__Task goal__: In the records below, find the line containing "59: (1064, 674, 2.99)" and the line containing "92: (1015, 396, 2.62)"; please repeat exactly the lines from one to the other, both included, and nothing more.

__Source information__:
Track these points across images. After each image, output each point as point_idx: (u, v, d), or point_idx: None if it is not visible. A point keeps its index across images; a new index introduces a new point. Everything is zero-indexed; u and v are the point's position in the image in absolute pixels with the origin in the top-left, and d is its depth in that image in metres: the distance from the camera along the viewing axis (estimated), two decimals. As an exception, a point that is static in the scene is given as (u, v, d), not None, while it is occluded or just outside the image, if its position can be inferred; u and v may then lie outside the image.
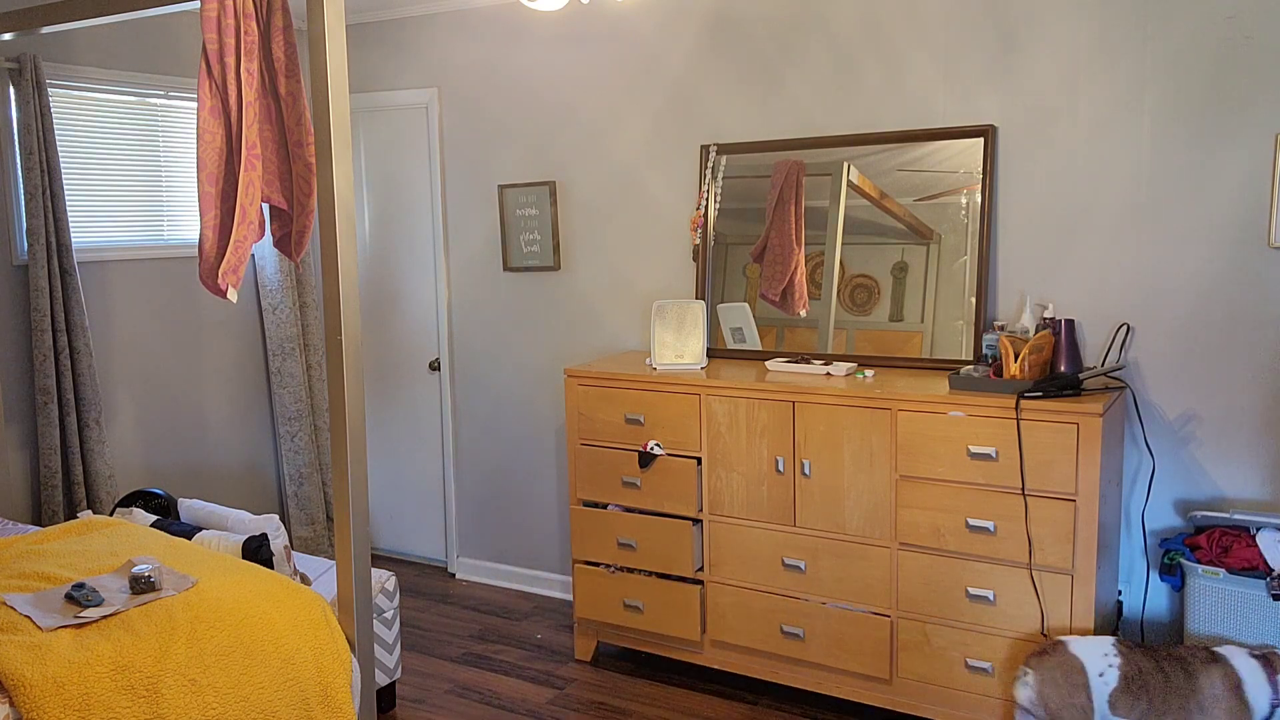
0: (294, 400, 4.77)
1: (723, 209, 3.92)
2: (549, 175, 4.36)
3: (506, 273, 4.53)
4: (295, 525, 4.87)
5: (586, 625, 3.88)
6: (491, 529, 4.74)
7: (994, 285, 3.48)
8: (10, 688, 2.29)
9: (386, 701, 3.52)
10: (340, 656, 2.76)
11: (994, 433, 3.00)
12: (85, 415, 3.98)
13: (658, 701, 3.58)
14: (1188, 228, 3.17)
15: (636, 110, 4.12)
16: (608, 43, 4.14)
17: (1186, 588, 3.05)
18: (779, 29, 3.77)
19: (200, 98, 2.67)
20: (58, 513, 3.92)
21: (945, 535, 3.12)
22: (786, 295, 3.79)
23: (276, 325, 4.73)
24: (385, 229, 4.89)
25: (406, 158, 4.77)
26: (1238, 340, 3.14)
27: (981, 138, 3.42)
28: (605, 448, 3.71)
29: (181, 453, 4.55)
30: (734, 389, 3.41)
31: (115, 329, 4.26)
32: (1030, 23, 3.34)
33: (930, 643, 3.19)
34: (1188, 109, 3.14)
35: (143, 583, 2.70)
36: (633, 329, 4.24)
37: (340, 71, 2.60)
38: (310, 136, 2.72)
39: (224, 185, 2.72)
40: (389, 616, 3.43)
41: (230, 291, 2.70)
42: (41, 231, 3.79)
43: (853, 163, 3.66)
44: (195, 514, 3.52)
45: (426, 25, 4.59)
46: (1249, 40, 3.04)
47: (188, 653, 2.51)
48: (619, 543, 3.69)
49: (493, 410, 4.65)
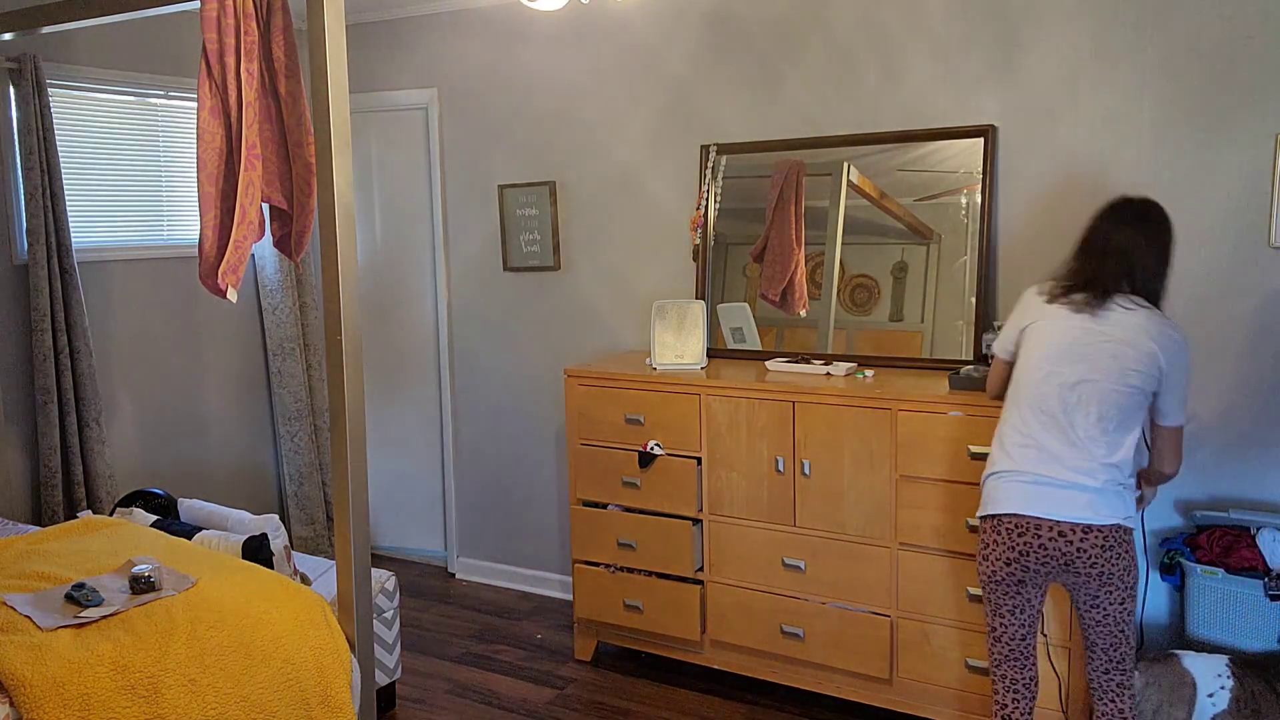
0: (294, 400, 4.77)
1: (723, 209, 3.92)
2: (549, 175, 4.36)
3: (506, 273, 4.53)
4: (295, 525, 4.87)
5: (586, 625, 3.88)
6: (491, 529, 4.74)
7: (994, 285, 3.48)
8: (10, 688, 2.29)
9: (386, 701, 3.52)
10: (340, 656, 2.76)
11: (993, 433, 3.00)
12: (85, 415, 3.98)
13: (658, 701, 3.58)
14: (1188, 227, 3.17)
15: (636, 110, 4.12)
16: (608, 43, 4.14)
17: (1186, 587, 3.05)
18: (779, 29, 3.77)
19: (200, 98, 2.67)
20: (58, 512, 3.92)
21: (945, 535, 3.12)
22: (786, 295, 3.79)
23: (276, 325, 4.73)
24: (385, 229, 4.89)
25: (406, 158, 4.77)
26: (1238, 340, 3.14)
27: (981, 138, 3.42)
28: (605, 448, 3.71)
29: (181, 453, 4.55)
30: (734, 389, 3.41)
31: (115, 329, 4.26)
32: (1030, 23, 3.34)
33: (930, 643, 3.19)
34: (1188, 109, 3.14)
35: (143, 583, 2.70)
36: (633, 329, 4.24)
37: (340, 71, 2.60)
38: (310, 136, 2.72)
39: (224, 185, 2.72)
40: (389, 616, 3.43)
41: (230, 291, 2.70)
42: (41, 231, 3.79)
43: (853, 163, 3.66)
44: (195, 514, 3.52)
45: (426, 25, 4.59)
46: (1249, 40, 3.04)
47: (188, 653, 2.51)
48: (619, 543, 3.69)
49: (493, 410, 4.65)
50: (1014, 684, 2.65)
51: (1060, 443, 2.51)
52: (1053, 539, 2.49)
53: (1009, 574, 2.57)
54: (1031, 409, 2.55)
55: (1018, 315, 2.68)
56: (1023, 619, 2.61)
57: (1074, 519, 2.47)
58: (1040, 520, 2.50)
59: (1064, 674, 2.99)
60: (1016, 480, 2.55)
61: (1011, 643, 2.64)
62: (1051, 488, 2.50)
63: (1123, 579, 2.50)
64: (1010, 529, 2.54)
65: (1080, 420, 2.49)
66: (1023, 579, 2.56)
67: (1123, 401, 2.48)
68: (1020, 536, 2.53)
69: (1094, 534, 2.46)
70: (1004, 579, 2.58)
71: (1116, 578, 2.49)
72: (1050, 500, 2.50)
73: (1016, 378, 2.63)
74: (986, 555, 2.62)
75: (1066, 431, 2.50)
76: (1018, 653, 2.64)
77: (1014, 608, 2.61)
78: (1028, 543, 2.52)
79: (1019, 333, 2.66)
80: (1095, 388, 2.48)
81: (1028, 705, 2.66)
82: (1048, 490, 2.50)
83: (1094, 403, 2.48)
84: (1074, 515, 2.47)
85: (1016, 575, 2.56)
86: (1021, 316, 2.66)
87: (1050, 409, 2.52)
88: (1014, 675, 2.65)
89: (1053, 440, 2.51)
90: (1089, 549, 2.46)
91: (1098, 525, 2.46)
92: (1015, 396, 2.62)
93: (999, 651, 2.67)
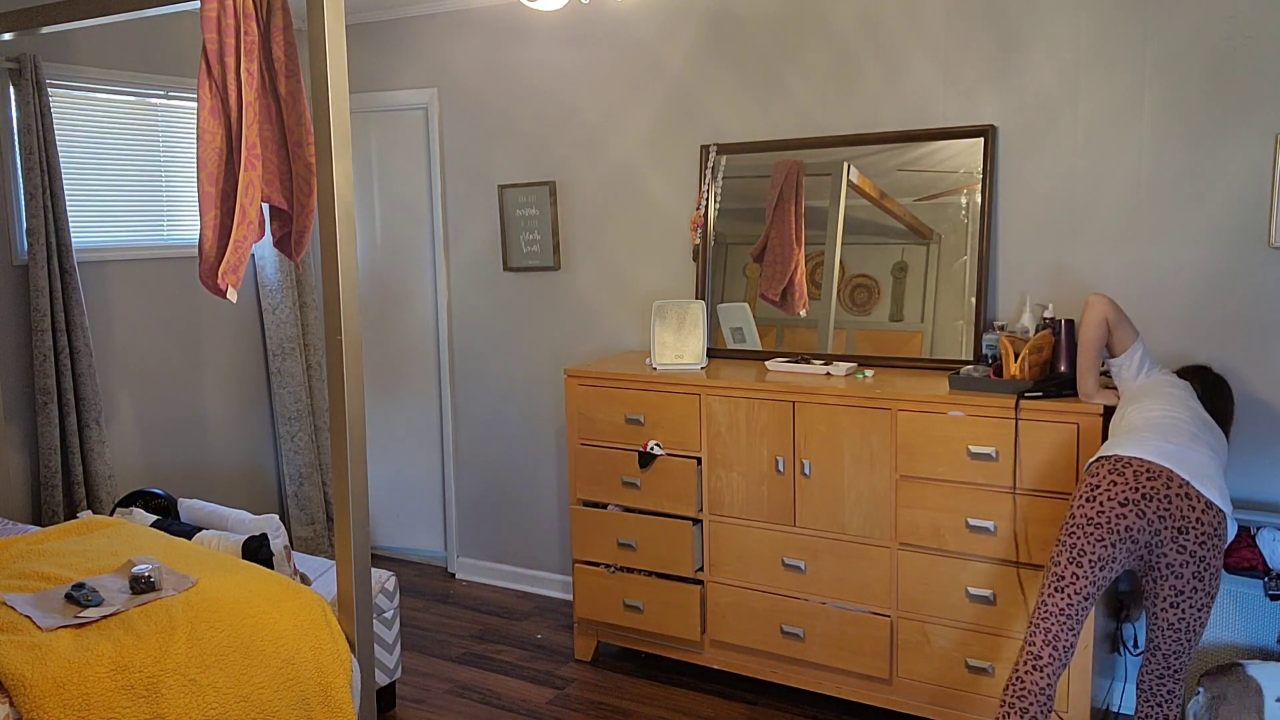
0: (294, 400, 4.77)
1: (723, 209, 3.92)
2: (549, 175, 4.36)
3: (506, 273, 4.53)
4: (295, 525, 4.87)
5: (586, 625, 3.88)
6: (491, 529, 4.74)
7: (994, 285, 3.48)
8: (10, 688, 2.29)
9: (386, 701, 3.52)
10: (340, 656, 2.76)
11: (994, 433, 3.00)
12: (85, 415, 3.98)
13: (658, 701, 3.58)
14: (1188, 227, 3.17)
15: (636, 110, 4.12)
16: (608, 43, 4.14)
17: (1186, 588, 3.05)
18: (779, 29, 3.77)
19: (200, 98, 2.67)
20: (58, 513, 3.92)
21: (945, 535, 3.12)
22: (786, 295, 3.79)
23: (276, 325, 4.73)
24: (385, 229, 4.89)
25: (406, 158, 4.77)
26: (1238, 340, 3.14)
27: (981, 138, 3.42)
28: (605, 448, 3.71)
29: (181, 453, 4.55)
30: (734, 389, 3.41)
31: (115, 329, 4.26)
32: (1030, 23, 3.34)
33: (930, 643, 3.19)
34: (1187, 109, 3.14)
35: (143, 583, 2.70)
36: (633, 329, 4.24)
37: (340, 71, 2.60)
38: (310, 136, 2.72)
39: (224, 185, 2.72)
40: (389, 616, 3.43)
41: (230, 291, 2.71)
42: (41, 231, 3.79)
43: (853, 163, 3.66)
44: (195, 514, 3.52)
45: (426, 25, 4.59)
46: (1249, 40, 3.04)
47: (187, 653, 2.51)
48: (619, 543, 3.69)
49: (493, 410, 4.65)
50: (1056, 640, 2.41)
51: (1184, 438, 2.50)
52: (1181, 496, 2.36)
53: (1118, 516, 2.37)
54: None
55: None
56: (1100, 576, 2.39)
57: (1203, 489, 2.38)
58: (1173, 473, 2.38)
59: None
60: (1146, 436, 2.47)
61: (1075, 598, 2.40)
62: (1185, 450, 2.42)
63: (1213, 579, 2.39)
64: (1139, 471, 2.40)
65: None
66: (1129, 528, 2.36)
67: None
68: (1150, 480, 2.38)
69: (1214, 512, 2.37)
70: (1108, 521, 2.38)
71: (1209, 576, 2.37)
72: (1184, 462, 2.40)
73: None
74: (1095, 496, 2.42)
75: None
76: (1076, 610, 2.41)
77: (1099, 560, 2.38)
78: (1155, 489, 2.37)
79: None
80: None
81: (1058, 669, 2.42)
82: (1181, 452, 2.42)
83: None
84: (1204, 486, 2.38)
85: (1126, 521, 2.37)
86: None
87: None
88: (1059, 632, 2.40)
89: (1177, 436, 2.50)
90: (1206, 524, 2.35)
91: (1218, 505, 2.38)
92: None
93: (1055, 604, 2.42)
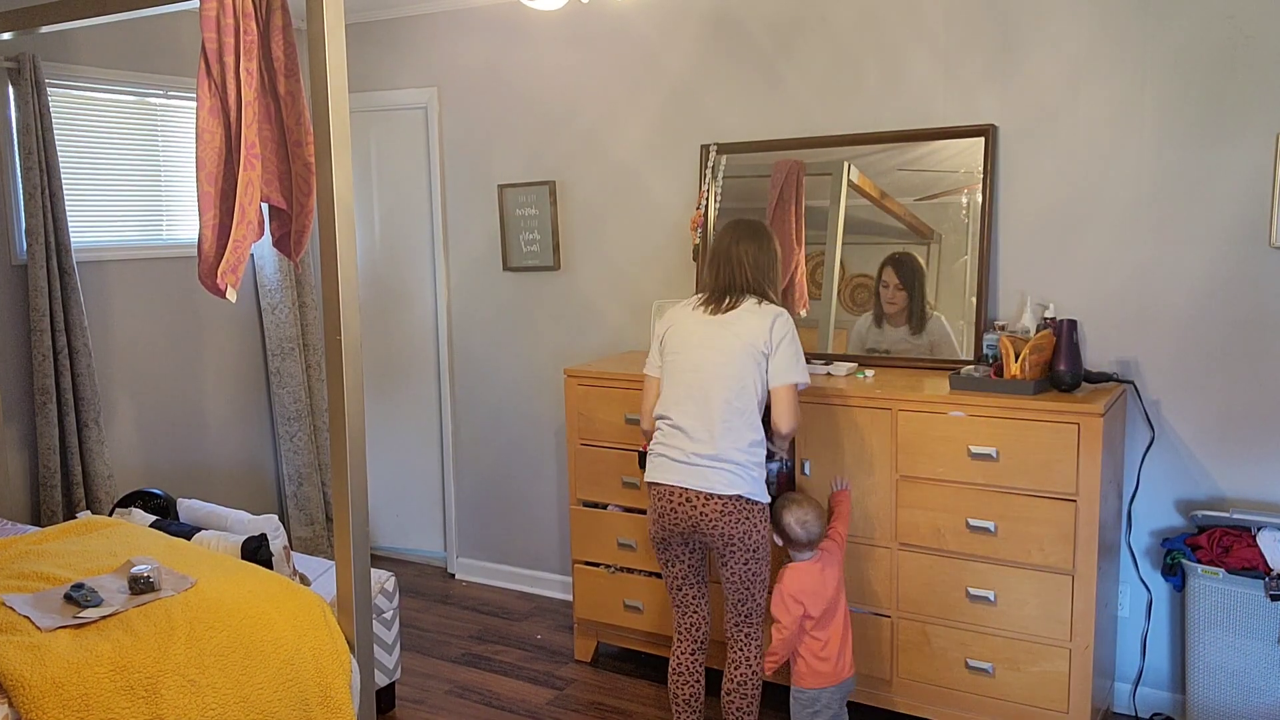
0: (294, 400, 4.77)
1: (723, 209, 3.92)
2: (549, 175, 4.36)
3: (506, 272, 4.53)
4: (295, 525, 4.86)
5: (586, 625, 3.87)
6: (491, 529, 4.73)
7: (994, 285, 3.48)
8: (9, 688, 2.29)
9: (386, 702, 3.51)
10: (340, 657, 2.76)
11: (994, 433, 3.00)
12: (84, 415, 3.98)
13: (658, 702, 3.57)
14: (1188, 227, 3.17)
15: (636, 110, 4.11)
16: (608, 43, 4.14)
17: (1187, 588, 3.05)
18: (779, 29, 3.77)
19: (199, 97, 2.67)
20: (57, 513, 3.91)
21: (945, 535, 3.12)
22: (786, 295, 3.78)
23: (276, 325, 4.73)
24: (385, 229, 4.89)
25: (406, 158, 4.77)
26: (1238, 340, 3.14)
27: (981, 137, 3.42)
28: (605, 448, 3.70)
29: (181, 453, 4.54)
30: (734, 389, 3.40)
31: (114, 329, 4.26)
32: (1030, 23, 3.34)
33: (930, 643, 3.19)
34: (1188, 109, 3.14)
35: (142, 583, 2.69)
36: (633, 329, 4.23)
37: (340, 71, 2.60)
38: (310, 136, 2.71)
39: (223, 185, 2.71)
40: (389, 617, 3.42)
41: (229, 291, 2.70)
42: (41, 231, 3.79)
43: (853, 162, 3.65)
44: (194, 514, 3.52)
45: (426, 25, 4.58)
46: (1249, 40, 3.04)
47: (187, 653, 2.50)
48: (619, 543, 3.69)
49: (493, 410, 4.65)
50: (678, 625, 3.08)
51: (696, 423, 2.85)
52: (681, 504, 2.87)
53: (654, 533, 2.97)
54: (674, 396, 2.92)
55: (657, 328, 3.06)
56: (674, 571, 3.02)
57: (698, 488, 2.84)
58: (673, 488, 2.89)
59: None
60: (662, 455, 2.93)
61: (672, 591, 3.07)
62: (684, 464, 2.87)
63: (743, 543, 2.85)
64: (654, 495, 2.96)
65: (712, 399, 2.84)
66: (666, 538, 2.95)
67: (744, 379, 2.84)
68: (660, 501, 2.94)
69: (715, 501, 2.82)
70: (652, 537, 2.99)
71: (738, 540, 2.84)
72: (682, 472, 2.88)
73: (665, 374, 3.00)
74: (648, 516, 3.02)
75: (702, 412, 2.84)
76: (677, 600, 3.06)
77: (666, 561, 3.02)
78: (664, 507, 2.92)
79: (659, 342, 3.03)
80: (719, 370, 2.85)
81: (690, 644, 3.07)
82: (681, 466, 2.88)
83: (719, 382, 2.84)
84: (699, 485, 2.84)
85: (660, 535, 2.96)
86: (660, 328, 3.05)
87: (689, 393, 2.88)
88: (678, 618, 3.08)
89: (690, 421, 2.86)
90: (709, 514, 2.82)
91: (718, 495, 2.82)
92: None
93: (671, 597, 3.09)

__Response for this exercise__:
59: (1064, 674, 2.99)
60: (1016, 480, 2.55)
61: (1011, 643, 2.64)
62: (1051, 488, 2.50)
63: (1123, 579, 2.50)
64: (1010, 529, 2.54)
65: (1080, 420, 2.49)
66: (1023, 579, 2.56)
67: (1123, 401, 2.48)
68: (1020, 536, 2.53)
69: (1094, 534, 2.46)
70: (1004, 579, 2.58)
71: (1116, 578, 2.49)
72: (1050, 500, 2.50)
73: (1016, 378, 2.63)
74: (986, 555, 2.62)
75: (1066, 431, 2.50)
76: (1018, 653, 2.64)
77: (1014, 608, 2.61)
78: (1028, 543, 2.52)
79: (1019, 333, 2.66)
80: (1095, 388, 2.48)
81: (1028, 705, 2.66)
82: (1048, 490, 2.50)
83: (1094, 403, 2.48)
84: (1074, 515, 2.47)
85: (1016, 575, 2.56)
86: (1021, 316, 2.66)
87: (1050, 409, 2.52)
88: (1014, 675, 2.65)
89: (1053, 440, 2.51)
90: (1089, 549, 2.46)
91: (1098, 525, 2.46)
92: (1015, 396, 2.62)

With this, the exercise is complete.